Start of SOURCE PASSAGE

# Fuerteventura Importing Personal Items



## sogold12

Hi All.

We're planning to move to Fuerteventura as soon as we sell our home here in the UK.

We will be taking a number of personal items as well as some pieces of our furniture that we've had for some years that I can't bear to part with!!! 

Is anybody able to either help me, or point me in the right direction, with information regarding the 7% import tax? Do they charge it on everything? How can we put a value on clothing, books and memorabilia?


----------



## 90199

We did not pay import tax on our furniture that we brought from the U.K. to the Canary Islands.

End of SOURCE PASSAGE
Start of RECORDS TO PROCESS

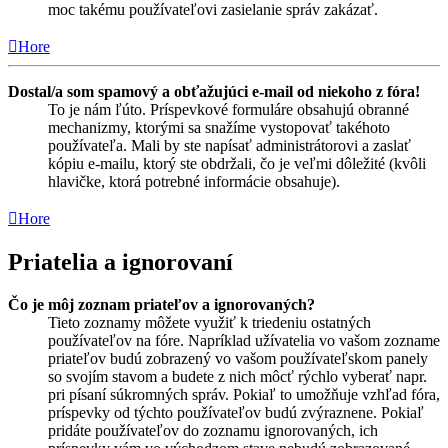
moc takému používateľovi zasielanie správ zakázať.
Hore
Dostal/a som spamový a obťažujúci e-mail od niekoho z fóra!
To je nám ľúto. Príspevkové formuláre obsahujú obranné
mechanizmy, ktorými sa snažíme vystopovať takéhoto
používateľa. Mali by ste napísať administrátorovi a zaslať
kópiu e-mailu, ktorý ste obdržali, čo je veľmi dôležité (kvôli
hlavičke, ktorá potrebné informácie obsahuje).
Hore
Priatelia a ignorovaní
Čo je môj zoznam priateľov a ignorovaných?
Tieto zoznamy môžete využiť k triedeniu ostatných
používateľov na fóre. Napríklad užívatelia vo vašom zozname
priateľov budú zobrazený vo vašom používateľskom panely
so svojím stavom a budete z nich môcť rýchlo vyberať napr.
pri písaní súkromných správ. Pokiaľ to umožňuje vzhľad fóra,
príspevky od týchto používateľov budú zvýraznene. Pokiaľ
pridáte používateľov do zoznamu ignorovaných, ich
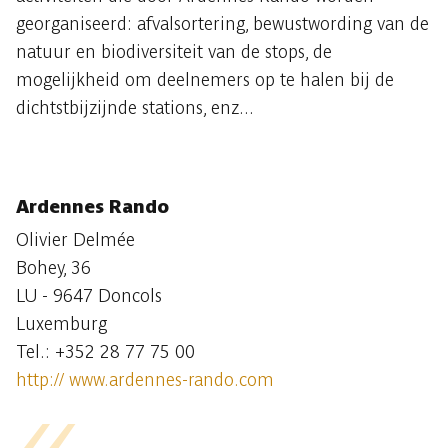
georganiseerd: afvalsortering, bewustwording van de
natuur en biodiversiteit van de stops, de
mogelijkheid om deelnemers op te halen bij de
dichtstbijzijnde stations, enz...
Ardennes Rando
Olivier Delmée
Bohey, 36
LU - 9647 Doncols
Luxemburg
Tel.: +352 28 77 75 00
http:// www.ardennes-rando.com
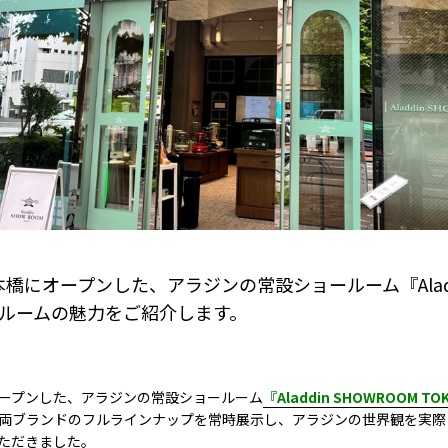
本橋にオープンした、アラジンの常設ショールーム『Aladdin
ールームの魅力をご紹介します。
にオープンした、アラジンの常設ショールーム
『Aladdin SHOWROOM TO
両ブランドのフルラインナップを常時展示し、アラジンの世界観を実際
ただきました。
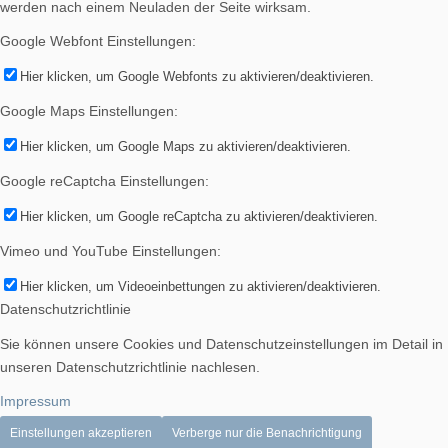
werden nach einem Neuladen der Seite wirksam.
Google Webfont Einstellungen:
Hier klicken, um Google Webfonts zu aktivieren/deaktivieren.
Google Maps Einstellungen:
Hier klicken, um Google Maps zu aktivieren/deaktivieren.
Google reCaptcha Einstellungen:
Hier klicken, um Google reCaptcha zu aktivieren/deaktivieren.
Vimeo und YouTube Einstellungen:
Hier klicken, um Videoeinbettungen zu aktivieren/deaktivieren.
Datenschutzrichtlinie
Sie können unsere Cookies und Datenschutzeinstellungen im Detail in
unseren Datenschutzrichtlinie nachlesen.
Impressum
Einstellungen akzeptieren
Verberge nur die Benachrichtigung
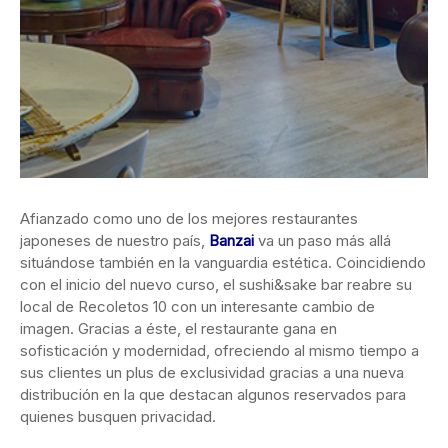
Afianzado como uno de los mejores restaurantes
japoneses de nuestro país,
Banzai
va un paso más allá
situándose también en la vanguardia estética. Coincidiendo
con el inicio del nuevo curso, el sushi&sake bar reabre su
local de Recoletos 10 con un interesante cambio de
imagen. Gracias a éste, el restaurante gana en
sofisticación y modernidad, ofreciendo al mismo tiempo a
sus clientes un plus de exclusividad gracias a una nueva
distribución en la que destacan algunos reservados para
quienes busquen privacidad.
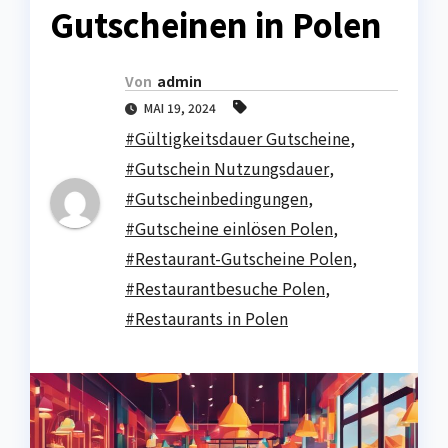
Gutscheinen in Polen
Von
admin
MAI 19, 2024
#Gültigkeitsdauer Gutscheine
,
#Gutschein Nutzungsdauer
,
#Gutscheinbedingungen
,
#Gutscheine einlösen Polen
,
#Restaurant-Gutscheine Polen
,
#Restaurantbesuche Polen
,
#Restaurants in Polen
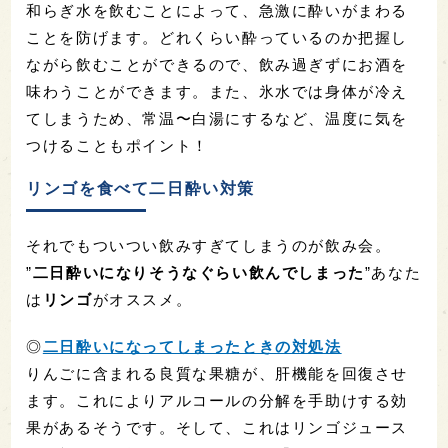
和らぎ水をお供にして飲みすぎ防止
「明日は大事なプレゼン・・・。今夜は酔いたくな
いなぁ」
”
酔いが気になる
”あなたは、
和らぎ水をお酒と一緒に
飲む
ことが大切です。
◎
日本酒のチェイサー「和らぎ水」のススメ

End of RECORDS TO PROCESS
Start of RECORDS TO PROCESS

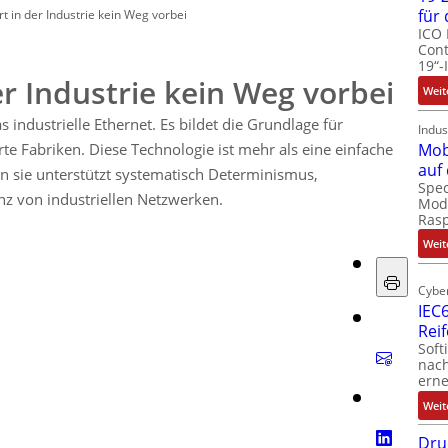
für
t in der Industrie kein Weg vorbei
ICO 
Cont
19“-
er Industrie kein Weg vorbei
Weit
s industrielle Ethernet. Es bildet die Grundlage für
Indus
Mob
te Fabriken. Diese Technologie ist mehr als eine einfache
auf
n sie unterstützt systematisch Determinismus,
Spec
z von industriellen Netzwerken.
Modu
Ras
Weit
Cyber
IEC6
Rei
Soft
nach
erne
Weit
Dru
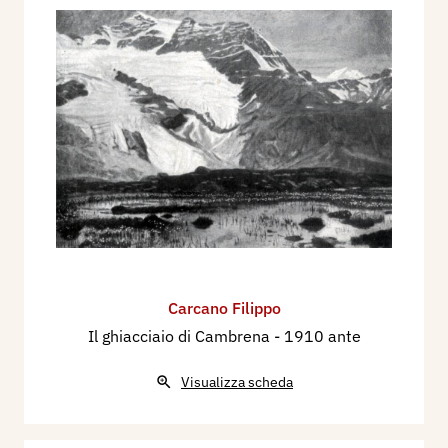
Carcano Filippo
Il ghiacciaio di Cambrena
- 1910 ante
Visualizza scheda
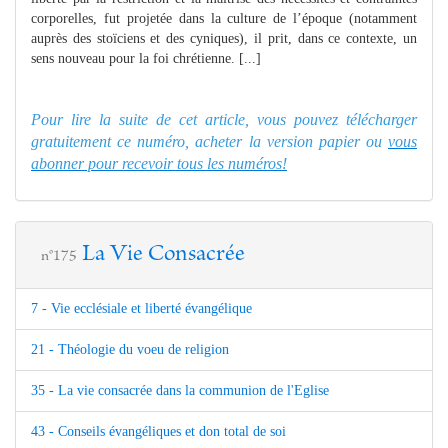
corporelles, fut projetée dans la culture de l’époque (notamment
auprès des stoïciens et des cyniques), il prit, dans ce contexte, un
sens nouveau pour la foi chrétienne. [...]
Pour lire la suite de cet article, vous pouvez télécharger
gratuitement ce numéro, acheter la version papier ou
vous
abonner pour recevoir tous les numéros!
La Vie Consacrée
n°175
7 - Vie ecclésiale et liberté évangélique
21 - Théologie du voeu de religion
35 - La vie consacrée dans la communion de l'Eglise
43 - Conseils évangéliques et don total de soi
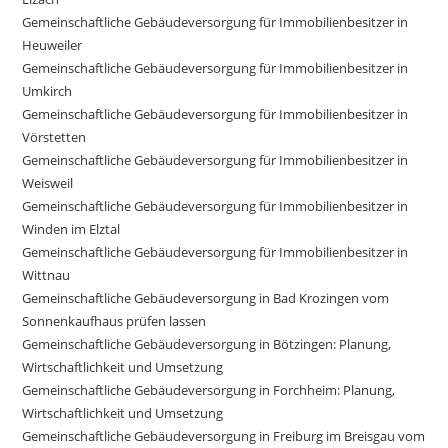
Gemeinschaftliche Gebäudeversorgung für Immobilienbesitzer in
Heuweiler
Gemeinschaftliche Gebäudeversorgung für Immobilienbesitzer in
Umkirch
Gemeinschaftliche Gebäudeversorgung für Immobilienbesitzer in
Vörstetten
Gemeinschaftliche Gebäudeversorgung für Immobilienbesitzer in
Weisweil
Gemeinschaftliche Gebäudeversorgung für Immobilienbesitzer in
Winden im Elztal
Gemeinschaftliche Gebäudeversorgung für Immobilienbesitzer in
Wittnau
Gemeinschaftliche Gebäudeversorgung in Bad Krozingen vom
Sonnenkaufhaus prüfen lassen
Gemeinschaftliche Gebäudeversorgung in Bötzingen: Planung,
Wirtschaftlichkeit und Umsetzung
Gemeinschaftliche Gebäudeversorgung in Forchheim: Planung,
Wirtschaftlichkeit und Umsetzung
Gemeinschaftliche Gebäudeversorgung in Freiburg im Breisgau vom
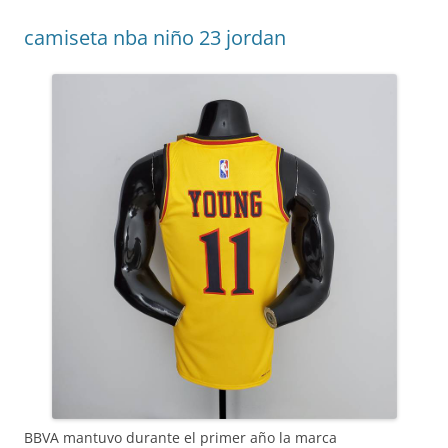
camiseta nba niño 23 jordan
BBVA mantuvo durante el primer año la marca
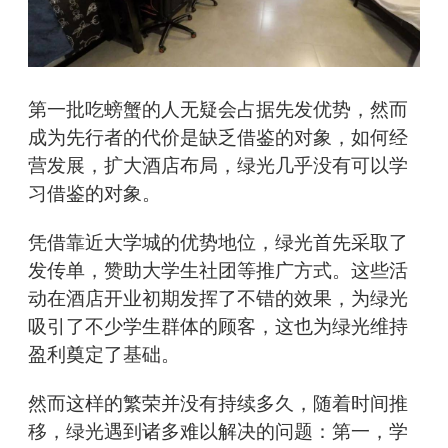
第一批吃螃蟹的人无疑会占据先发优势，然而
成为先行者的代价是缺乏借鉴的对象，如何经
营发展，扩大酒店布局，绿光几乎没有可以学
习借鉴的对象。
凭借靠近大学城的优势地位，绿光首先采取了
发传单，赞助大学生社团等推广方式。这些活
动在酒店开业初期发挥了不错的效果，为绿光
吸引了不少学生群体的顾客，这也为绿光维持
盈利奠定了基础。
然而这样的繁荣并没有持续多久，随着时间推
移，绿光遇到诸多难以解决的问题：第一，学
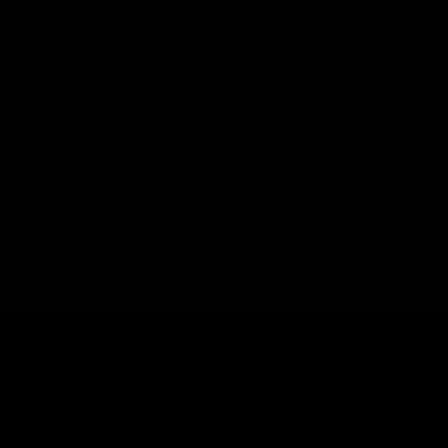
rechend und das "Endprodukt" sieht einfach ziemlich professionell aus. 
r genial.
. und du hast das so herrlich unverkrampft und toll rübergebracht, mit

End of RECORDS TO PROCESS
Start of RECORDS TO PROCESS

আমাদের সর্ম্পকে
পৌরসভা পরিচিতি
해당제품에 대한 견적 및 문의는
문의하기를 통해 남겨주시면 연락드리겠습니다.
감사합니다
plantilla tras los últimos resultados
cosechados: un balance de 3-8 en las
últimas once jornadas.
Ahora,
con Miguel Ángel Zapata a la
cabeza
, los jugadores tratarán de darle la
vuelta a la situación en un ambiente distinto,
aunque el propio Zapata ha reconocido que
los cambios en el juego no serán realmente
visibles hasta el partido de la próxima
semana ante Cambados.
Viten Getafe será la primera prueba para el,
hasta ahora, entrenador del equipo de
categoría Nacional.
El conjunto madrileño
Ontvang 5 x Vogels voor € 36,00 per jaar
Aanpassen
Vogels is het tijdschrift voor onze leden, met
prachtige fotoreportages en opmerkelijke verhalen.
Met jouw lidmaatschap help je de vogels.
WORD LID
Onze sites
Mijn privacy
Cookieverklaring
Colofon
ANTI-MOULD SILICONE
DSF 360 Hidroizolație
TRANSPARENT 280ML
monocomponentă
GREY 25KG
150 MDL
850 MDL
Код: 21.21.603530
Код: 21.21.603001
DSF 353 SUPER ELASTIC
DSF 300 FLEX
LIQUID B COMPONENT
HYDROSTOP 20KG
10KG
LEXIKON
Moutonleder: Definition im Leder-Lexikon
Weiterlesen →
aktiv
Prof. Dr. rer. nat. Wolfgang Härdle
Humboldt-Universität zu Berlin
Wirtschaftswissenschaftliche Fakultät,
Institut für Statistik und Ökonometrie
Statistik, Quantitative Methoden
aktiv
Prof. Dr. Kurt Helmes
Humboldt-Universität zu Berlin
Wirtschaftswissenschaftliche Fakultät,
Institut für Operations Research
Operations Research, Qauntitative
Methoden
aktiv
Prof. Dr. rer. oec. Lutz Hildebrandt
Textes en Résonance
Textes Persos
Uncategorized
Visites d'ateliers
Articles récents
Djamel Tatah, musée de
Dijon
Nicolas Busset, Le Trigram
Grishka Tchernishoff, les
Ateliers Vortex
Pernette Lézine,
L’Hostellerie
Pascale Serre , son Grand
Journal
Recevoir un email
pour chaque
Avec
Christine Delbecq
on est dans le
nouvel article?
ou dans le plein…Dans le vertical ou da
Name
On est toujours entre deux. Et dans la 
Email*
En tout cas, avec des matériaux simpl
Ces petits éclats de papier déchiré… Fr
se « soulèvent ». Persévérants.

End of RECORDS TO PROCESS

__WORK ITEM 1__
From the rows, give as a JSON list of strings, one per line, the lines starting at the one that contains "rechend und das" and ending with the one that contains "toll rübergebracht, mit". Leave out blank lines.
__WORK ITEM 2__
Take the forum thread on importing personal items to Fuerteventura further from where it stops.

__YOUR RESPONSE 1__
[
  "rechend und das \"Endprodukt\" sieht einfach ziemlich professionell aus. ",
  "r genial.",
  ". und du hast das so herrlich unverkrampft und toll rübergebracht, mit"
]

__YOUR RESPONSE 2__
----------



## Mangleman

I am planning on bringing all my possessions I wish to bring to the island in a van driven by me (then it driven back to the UK and sold). This includes a jet-ski and a motorcycle. Do I assume that I can bring it all (2 Electric guitars, 2 Keyboards, Amplifiers etc, etc) and not pay import Tax. I know I will have to go through the procedure here to re-register my motorcycle to use on the island after 3 (or is it 6) months. please advise.

Can I just drive to from the UK to Cadiz with it all in a van and get on the ferry, get off at Arricife, drive down Lanzarote and get the ferry from Playa Blanca to Correlajo with just customs just having a look in the back. will I have trouble at the French and Spanish frontiers. Please advise again...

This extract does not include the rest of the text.